Data items
Segment Open

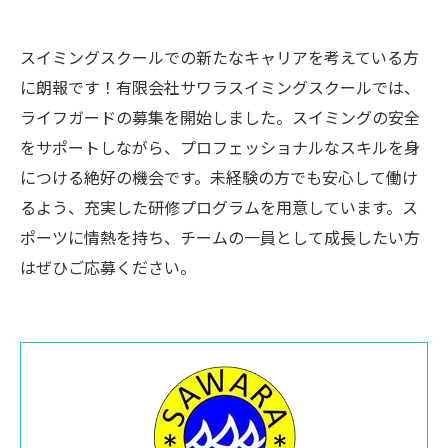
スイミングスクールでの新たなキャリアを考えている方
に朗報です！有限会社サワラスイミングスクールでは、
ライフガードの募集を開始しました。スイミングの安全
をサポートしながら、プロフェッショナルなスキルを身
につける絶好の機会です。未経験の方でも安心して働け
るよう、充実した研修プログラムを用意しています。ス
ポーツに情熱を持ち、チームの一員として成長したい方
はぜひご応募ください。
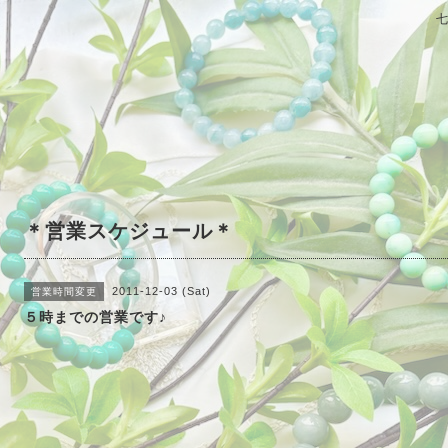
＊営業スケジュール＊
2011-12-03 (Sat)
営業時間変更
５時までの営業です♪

Segment Closed
Segment Open

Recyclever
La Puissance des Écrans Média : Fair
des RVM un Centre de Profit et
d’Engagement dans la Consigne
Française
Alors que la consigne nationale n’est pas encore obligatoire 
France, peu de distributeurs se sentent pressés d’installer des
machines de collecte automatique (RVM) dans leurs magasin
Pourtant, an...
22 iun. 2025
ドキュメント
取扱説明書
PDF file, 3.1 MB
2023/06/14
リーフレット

Segment Closed

### Written task
Find every line in the items above that contains the word "dans", matching its case exactly, and copy each of those lines.

### Answer to the problem
d’Engagement dans la Consigne
machines de collecte automatique (RVM) dans leurs magasin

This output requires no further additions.